Many works by Margaret Bonds are missing (or lost), but she's known for her spiritual arrangements for the legendary soprano Leontyne Price and others. As a pianist, Bonds became the first Black artist to solo with the Chicago Symphony Orchestra.

Gabriela Lena Frank: Apu (June 21 & 22)

Gabriela Lena FrankBorn in Berkley, California, Gabriela Lena Frank is a classic example of the American melting pot. Her mother is of Chinese and Peruvian ancestry; her father is Jewish/Lithuanian. And their multicultural household has much to do with the composer's musical personality.

This summer, the Festival presents Apu. According to the composer, the piece "begins with a short folkloric song inspired by the agile "pinkillo" flute, a small slender instrument that packs well into the small bags of travelers who must travel light. It is followed by the extended "haillí" of the second movement, a prayer to the apu, which flows attacca to the third movement in which the apu makes its brief but brilliant and dazzling appearance before disappearing once again into the mountain peaks."

Gabriela Lena Frank currently serves as composer-in-residence at the Philadelphia Orchestra.

Jessie Montgomery: Five Freedom Songs (June 19), Starburst (June 25 & 27)

Jessie MontgomeryViolinist and composer Jessie Montgomery is among the most sought-after American composers today. Her music interweaves classical music with elements of vernacular music, improvisation, language, and social justice. Although her father ran a music studio, classical music was only part of her parents' world once she found her way to the violin. And that changed everything. 

"I feel very connected to European classical music because of the way I have learned how to play the violin. The actual physical resonance of the instrument speaks to that language beautifully, and I think that tradition is so rich." Today, she plays in the Sphinx Virtuosi, Catalyst Quartet, The Knights, and Silk Road Ensemble, sits on the board of Chamber Music America, and is working on commissions for the Metropolitan Opera. Other projects include works for the National Symphony, the New World Symphony, the Sphinx Organization, and Carnegie Hall.

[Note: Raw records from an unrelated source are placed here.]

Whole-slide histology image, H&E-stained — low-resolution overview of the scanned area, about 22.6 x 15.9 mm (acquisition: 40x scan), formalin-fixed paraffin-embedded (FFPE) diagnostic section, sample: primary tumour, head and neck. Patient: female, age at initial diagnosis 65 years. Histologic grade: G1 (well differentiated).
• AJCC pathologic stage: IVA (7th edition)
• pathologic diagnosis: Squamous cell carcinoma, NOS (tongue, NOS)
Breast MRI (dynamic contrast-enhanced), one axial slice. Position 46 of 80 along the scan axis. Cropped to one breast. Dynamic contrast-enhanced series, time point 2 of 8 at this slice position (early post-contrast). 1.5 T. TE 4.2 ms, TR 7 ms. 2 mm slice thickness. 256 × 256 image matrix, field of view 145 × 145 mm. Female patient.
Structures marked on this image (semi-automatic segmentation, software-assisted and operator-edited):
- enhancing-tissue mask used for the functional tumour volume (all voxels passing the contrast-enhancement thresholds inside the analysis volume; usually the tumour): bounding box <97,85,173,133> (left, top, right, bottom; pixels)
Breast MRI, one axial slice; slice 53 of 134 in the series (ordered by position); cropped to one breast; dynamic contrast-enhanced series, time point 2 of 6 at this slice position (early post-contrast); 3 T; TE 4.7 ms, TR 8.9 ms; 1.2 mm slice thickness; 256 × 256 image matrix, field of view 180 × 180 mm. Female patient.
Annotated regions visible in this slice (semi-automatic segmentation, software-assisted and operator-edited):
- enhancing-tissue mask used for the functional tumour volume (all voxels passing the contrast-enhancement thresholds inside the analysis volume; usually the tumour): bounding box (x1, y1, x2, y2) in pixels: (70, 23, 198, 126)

Augusta Read Thomas: Of Paradise and Light (June 25 & 27)

Augusta Read Thomas"A true virtuoso composer" [The New Yorker]

Augusta Read Thomas grew up in Glen Cove, New York, on the shores of the Long Island Sound. She first came to the Chicago area as a trumpet student at Northwestern. After graduation, she studied at Yale and then at the Royal Academy of Music in London. At twenty-three, she received a Guggenheim Fellowship. She began teaching at the Eastman School of Music in Rochester, New York before the Chicago Symphony Orchestra lured her back to the Windy City as a composer-in-residence. She taught for a couple of years at Northwestern before moving to the South Side to teach at the University of Chicago. There, she established the Chicago Center for Contemporary Composition. After founding the Ear Taxi Festival, Chicago magazine named her Chicagoan of the Year. Currently, she's working on a co-commission for Santa Fe and San Francisco Opera.


Clarice Assad: World Premiere (June 26)

Clarice AssadBrazilian-American Clarice Assad is a composer, vocalist, and multi-instrumentalist. She has shared the stage with artists from Bobby McFerrin to Paquito D'Rivera. Various artists have performed her works, from Yo-Yo Ma to the Philadelphia Orchestra. Fluent in Portuguese, French, and English, she has lived in Brazil, France, and the Midwest, having earned degrees from Chicago's Roosevelt University and the University of Michigan.

According to her website, she aspires to write and perform "music that inspires and encourages audiences' imaginations to break free of often self-imposed constraints is just the beginning. She endeavors to harness the incredible and intangible power of music to connect people and transform lives through original works, commissions, and education programs that give voice to everything from the impact of climate change on the natural world to issues of social justice, gender equity, and the empowerment of young voices."

Her world-premiere composition is a Grant Park Music Festival commission.